Talk on Tyler Collins

Conquering the Scheduler

Tue, 22 Mar 2022 00:50:54 -0400

Coming from a slightly different angle this time, I found that researchers were often isolating themselves to less (strictly fewer!) resources on HPC systems by not investigating what the node feature mixture looked like.

As such this talk was created to help direct potentially abstract development efforts towards optimizing for which feature sets are most available on a HPC cluster.

Below is my abstract for the talk as well as the recording:

“Determining the optimal job configuration for a given workload on HPC systems can be a difficult problem. Researchers often have different job needs, different responsiveness requirements, and different scales. This webinar will discuss these differences and how to investigate making the scheduler as responsive as possible. Topics will include whole node scheduling, by core MPI jobs, GLOST, META, and more. This presentation will assume basic knowledge of job submission, and the Linux environment. Practical examples will be discussed and used as introductions to new tools to maximize performance on the general purpose systems. Open questions will be allowed at the end of the seminar.”

Pandas Recipes for New Python Users

Mon, 21 Mar 2022 19:16:48 -0400

Eventually I got to the point in data analytics where keeping things in lists, or list of lists was no longer quite cutting it. My processing was slowly starting to grind to a halt, and things were getting way too abstract.

I decide to call up a friend who had worked in the business longer than me and they suggested “pandas”. I was vaguely familiar as users/clients had used it in the past. A “DataFrame” did sound like it would take care of a lot of my problems after reading the documentation casually…

Fast forward a year and pandas is now core to everything I do in Python. Couldn’t live without it anymore, and as such my second talk at SHARCNET was about pandas.

Below is my abstract for the talk as well as the recording:

“Often programmers find themselves in need of an effective way of working with “labeled” data. In the case of Python, Pandas is the most mature and reliable package that interacts effectively with other well known packages such as NumPy, and TensorFlow. As a package, Pandas is said to provide “fast, flexible, and expressive data structures” for what is known as “labeled data”. Features include: easy handling of missing data points, grouping functionality, simple indexing, time series support, numerous conversion functions, and more. This webinar will provide a basic introduction on how to install Pandas, a discussion of its strengths and various use cases, and lastly a demonstration of various common operations (recipes) that occur with labeled data. Experience with beginner Python concepts will be expected, while familiarity with Jupyter notebooks will be helpful. Webinar material and code will be made available on GitHub for future reference.”

Cython: A First Look

Sun, 20 Mar 2022 14:40:38 -0400

Back when I first got hired at SHARCNET, I used a lot of Python. I mean a lot. What this meant is that I quickly became the lightning rod for all Python related questions (and commentary).

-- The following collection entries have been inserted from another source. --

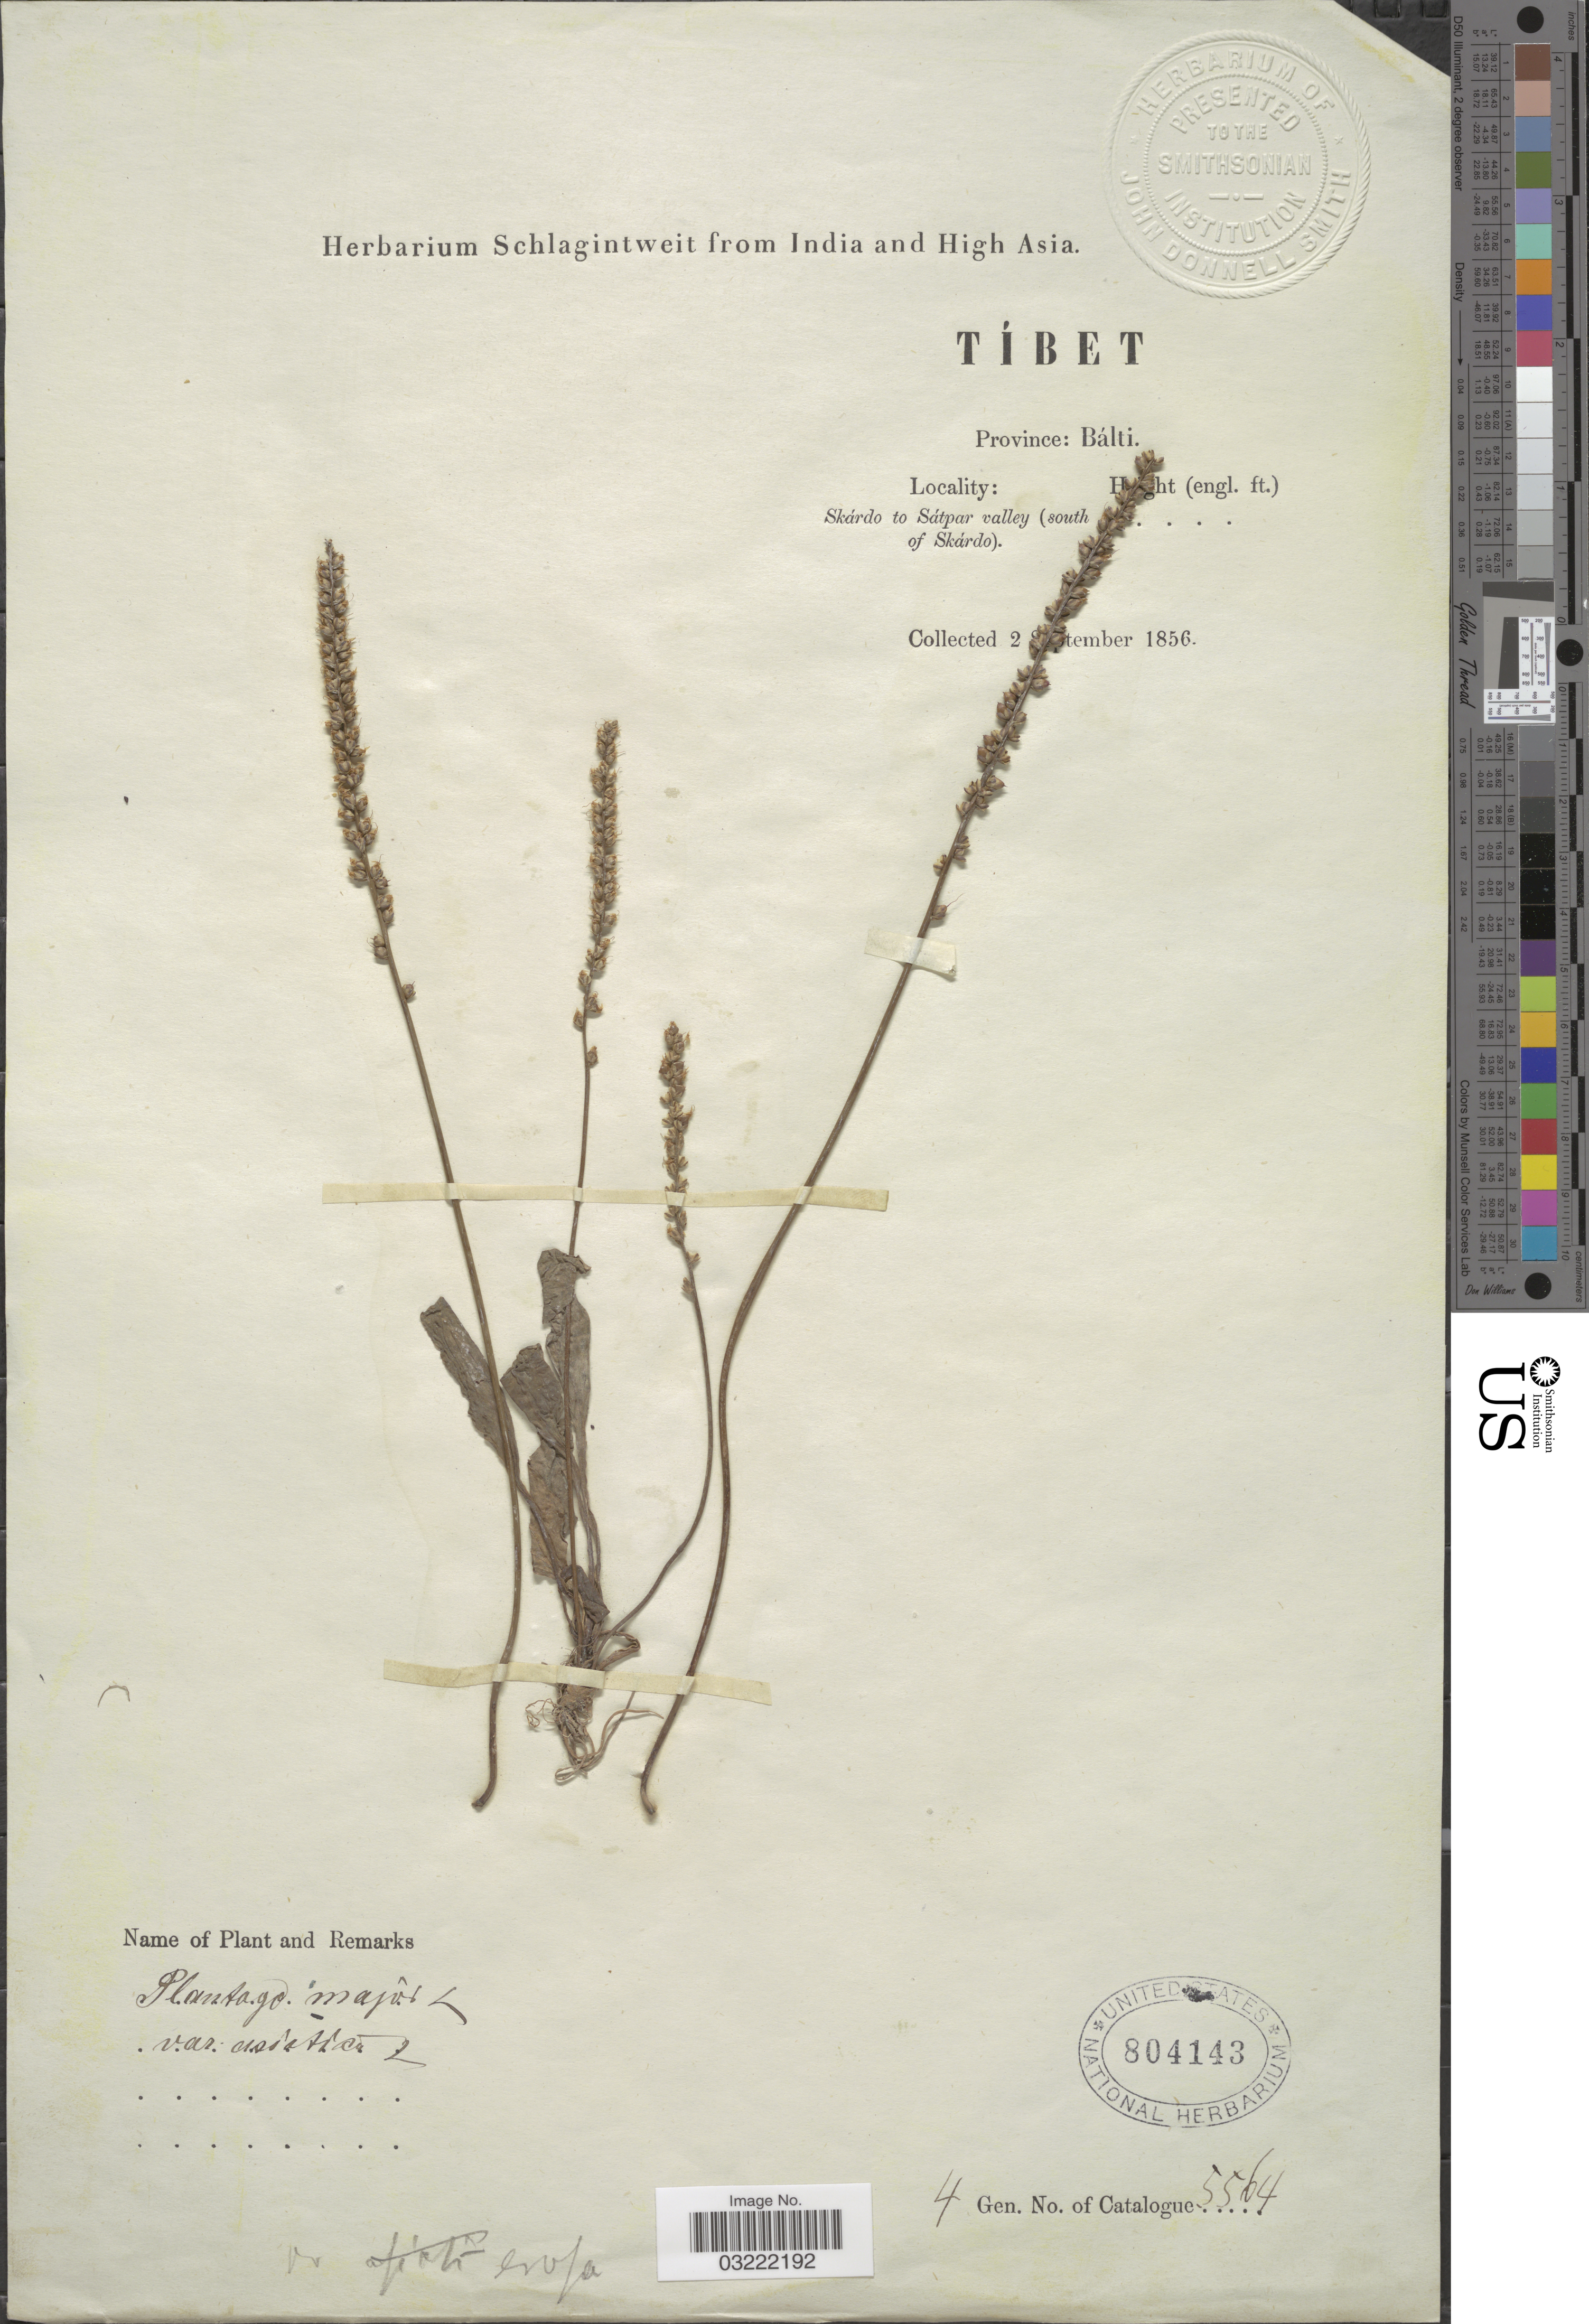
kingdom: Plantae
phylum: Tracheophyta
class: Magnoliopsida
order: Lamiales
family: Plantaginaceae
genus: Plantago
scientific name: Plantago major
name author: L.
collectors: ex herb. Schlagintweit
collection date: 1856-09-02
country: China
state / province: Xizang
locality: Tíbet. Province: Bálti. Skárdo to Sátpar valley (south of Skárdo).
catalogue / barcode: US 804143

During a fun Friday chat, a colleague remarked that Python was on average 40x slower than C++. I defended my current language of choice saying it was better than that, surely. To make a long story short, I was wrong. It really is about 40x slower depending on the problem. Determined to prove myself capable, and my language of choice a bit more defensible, I decided to look into ways to make Python faster.

I eventually landed on Cython. Turns out the best way to make Python faster was to use as much C++ as possible.

Below is my abstract for the talk as well as the recording:

“Often we write programs in Python for convenience, not for speed. When work becomes elevated to High Performance Computing (HPC) environments, speed once again becomes a concern. Cython is an extension of Python which allows functions to be compiled as C (or C++) and recover the significant performance trade-offs of Python. Cython achieves this by supporting calling C functions, declaring of type information, as well as providing access to C++ STL functionality. Popular packages and libraries that take advantage of Cython include: TensorFlow, OpenCV, NumPy, Pandas, and more. This webinar will cover a basic introduction to Cython, a demo translating vanilla Python into Cython, followed by a short demo of how to run Cython in our own Compute Canada HPC environments. Experience with Python will be expected, while familiarity with C/C++ and Jupyter notebooks will be helpful. Webinar material and code will be made available on GitHub for reference.”